The discovery of the leaks there, a straight elevated piece of pipe within view of the company's operating base, prompted BP to announce that it would close down all of Prudhoe Bay's 400,000 barrels per day of production and replace 16 of the 22 miles of transit pipelines.

This week, BP has been scrambling to determine if it can keep some Prudhoe Bay oil flowing through its western transit line while it makes the repairs. That will depend on what is found by workers like White, who was flown to the site Monday. BP officials said they hoped to decide early next week. An order issued by the Transportation Department's Pipeline and Hazardous Materials Safety Administration gave BP the option of keeping open the western line, which previously carried half of Prudhoe Bay's output and is now running at 120,000 barrels a day.

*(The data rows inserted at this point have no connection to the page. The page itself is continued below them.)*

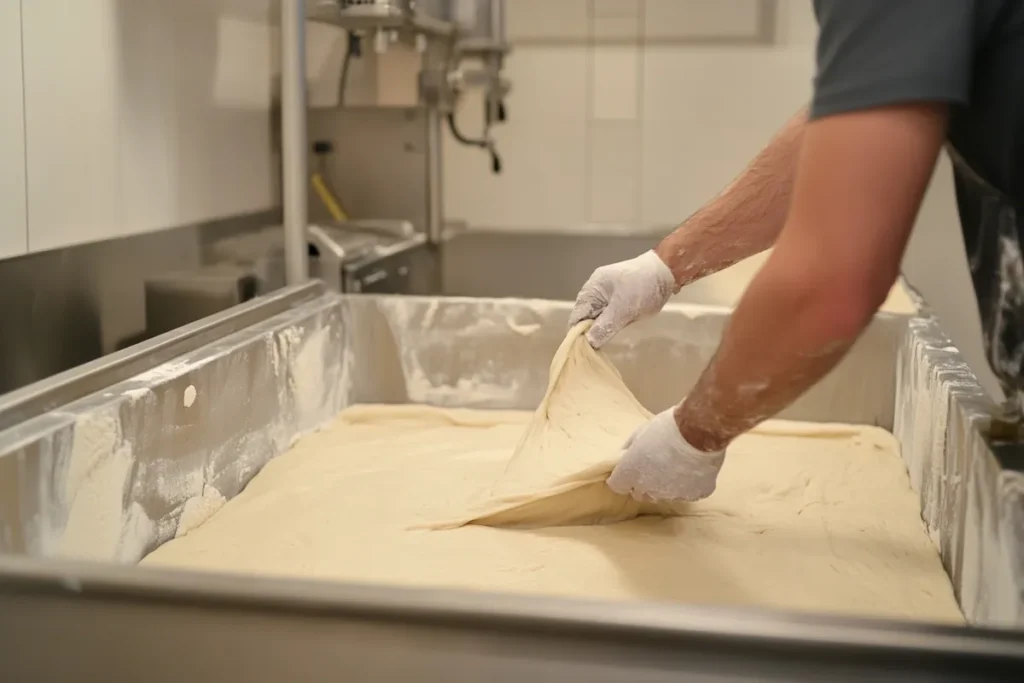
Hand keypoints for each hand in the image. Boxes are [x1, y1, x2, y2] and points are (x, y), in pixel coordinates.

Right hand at [568, 250, 675, 348]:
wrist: (668, 271)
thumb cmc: (643, 287)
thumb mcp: (623, 309)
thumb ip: (605, 327)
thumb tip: (589, 342)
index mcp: (592, 289)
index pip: (577, 315)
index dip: (578, 333)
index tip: (585, 349)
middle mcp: (596, 292)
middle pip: (587, 318)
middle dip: (593, 332)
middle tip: (600, 347)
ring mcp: (608, 296)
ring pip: (600, 319)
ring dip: (606, 328)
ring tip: (614, 334)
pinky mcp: (620, 300)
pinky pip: (612, 316)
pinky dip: (615, 323)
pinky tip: (622, 326)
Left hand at [607, 407, 724, 502]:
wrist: (699, 432)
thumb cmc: (667, 427)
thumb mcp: (640, 433)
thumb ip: (629, 449)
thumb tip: (624, 456)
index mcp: (630, 473)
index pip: (618, 486)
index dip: (624, 477)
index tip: (631, 468)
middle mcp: (648, 489)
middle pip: (640, 494)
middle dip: (643, 483)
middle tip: (656, 465)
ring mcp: (671, 495)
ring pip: (664, 495)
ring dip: (666, 484)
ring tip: (677, 464)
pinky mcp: (694, 495)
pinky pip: (687, 493)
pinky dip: (689, 485)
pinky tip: (693, 469)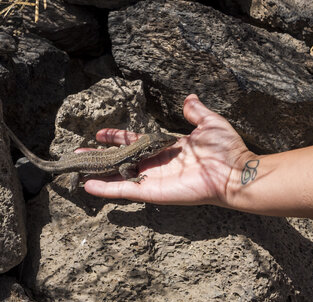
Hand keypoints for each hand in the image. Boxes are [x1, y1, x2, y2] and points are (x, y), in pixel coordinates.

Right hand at [84, 94, 254, 206]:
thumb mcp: (209, 123)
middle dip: (100, 155)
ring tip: (76, 168)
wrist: (236, 172)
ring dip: (97, 171)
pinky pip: (125, 189)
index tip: (100, 134)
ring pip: (118, 174)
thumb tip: (189, 98)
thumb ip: (195, 112)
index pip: (133, 141)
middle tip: (79, 153)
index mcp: (164, 148)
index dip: (116, 138)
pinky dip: (106, 188)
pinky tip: (87, 185)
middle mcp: (155, 164)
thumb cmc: (226, 150)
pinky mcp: (153, 191)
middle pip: (120, 159)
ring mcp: (153, 178)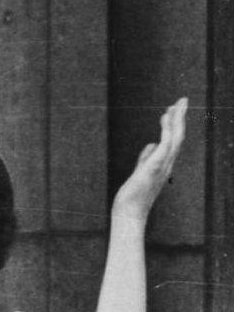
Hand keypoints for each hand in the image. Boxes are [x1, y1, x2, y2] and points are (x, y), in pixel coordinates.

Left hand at [112, 97, 187, 222]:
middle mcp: (167, 164)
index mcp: (164, 164)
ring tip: (175, 105)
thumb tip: (151, 144)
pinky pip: (164, 145)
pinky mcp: (154, 167)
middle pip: (178, 136)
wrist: (129, 212)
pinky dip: (166, 131)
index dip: (174, 124)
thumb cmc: (133, 195)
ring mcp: (163, 166)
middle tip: (182, 100)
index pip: (172, 140)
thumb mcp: (141, 171)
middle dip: (180, 117)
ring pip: (174, 138)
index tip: (172, 109)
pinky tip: (165, 118)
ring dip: (176, 120)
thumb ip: (146, 157)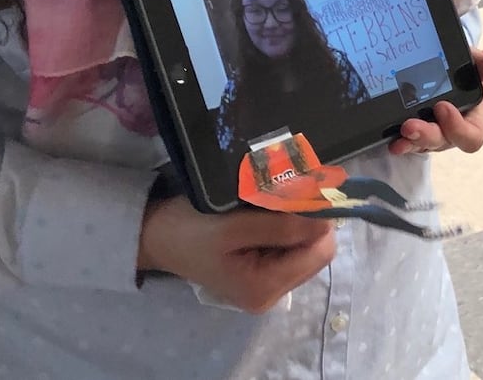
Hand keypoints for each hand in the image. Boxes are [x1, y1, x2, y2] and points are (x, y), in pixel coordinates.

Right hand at [137, 195, 335, 312]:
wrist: (156, 236)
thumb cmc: (190, 230)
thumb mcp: (232, 226)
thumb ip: (280, 226)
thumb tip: (326, 220)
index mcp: (265, 288)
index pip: (320, 251)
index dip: (318, 218)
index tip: (304, 190)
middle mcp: (272, 292)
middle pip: (316, 249)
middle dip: (305, 218)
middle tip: (283, 192)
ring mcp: (268, 282)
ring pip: (305, 244)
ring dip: (294, 218)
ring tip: (268, 202)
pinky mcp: (262, 270)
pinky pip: (289, 244)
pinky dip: (283, 223)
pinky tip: (263, 212)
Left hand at [389, 48, 482, 155]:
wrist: (442, 62)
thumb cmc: (464, 66)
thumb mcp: (475, 62)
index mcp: (473, 116)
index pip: (471, 136)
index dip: (458, 128)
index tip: (442, 107)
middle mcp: (452, 129)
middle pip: (444, 142)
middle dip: (427, 136)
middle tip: (410, 125)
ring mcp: (433, 132)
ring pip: (424, 145)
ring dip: (412, 141)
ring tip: (399, 136)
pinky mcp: (414, 132)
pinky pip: (408, 141)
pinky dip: (401, 142)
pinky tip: (392, 141)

Keeping some of the oil flowing would be desirable: With oil prices at about $75 per barrel, BP and its partners Conoco Phillips and Exxon Mobil Corp. are losing a lot of money. BP has had to buy 4.5 million barrels of crude oil in spot markets to cover its refinery needs. The production loss has also rattled anxious oil markets, bringing attention to BP's maintenance lapse.

Political pressures are building, too. The state of Alaska could lose $6.2 million a day, or more than 80 percent of its revenue. Standing here Thursday in a parking lot with metal warehouses, telephone lines and dusty dirt roads in the background, Gov. Frank H. Murkowski (R), who is generally an ally of the oil industry, called the site "the best oil field in the world." But the governor, who is fighting an uphill bid for reelection and who has suspended state hiring, added, "We're going to hold BP accountable." In Washington, House Energy and Commerce Committee Chairman Joe Barton (R-Tex.) released a letter to BP chief executive John Browne saying, "this latest incident once again calls into question BP's commitment to safety, reliability, and responsible stewardship of America's energy resources."

Whether BP will feel confident in keeping even part of its western transit line open is uncertain. It cannot get equipment needed to run a smart pig through the line until late November.

Until Sunday, BP had told regulators that using exterior ultrasonic devices to examine the spots where corrosion was most likely to occur -- dips and dead legs -- was a good enough method of assuring the pipeline's integrity. But the broader smart pig results it received a week ago on its eastern line "shattered that confidence," said Kemp Copeland, BP's Greater Prudhoe Bay field manager. "In hindsight, we weren't looking in the right spots."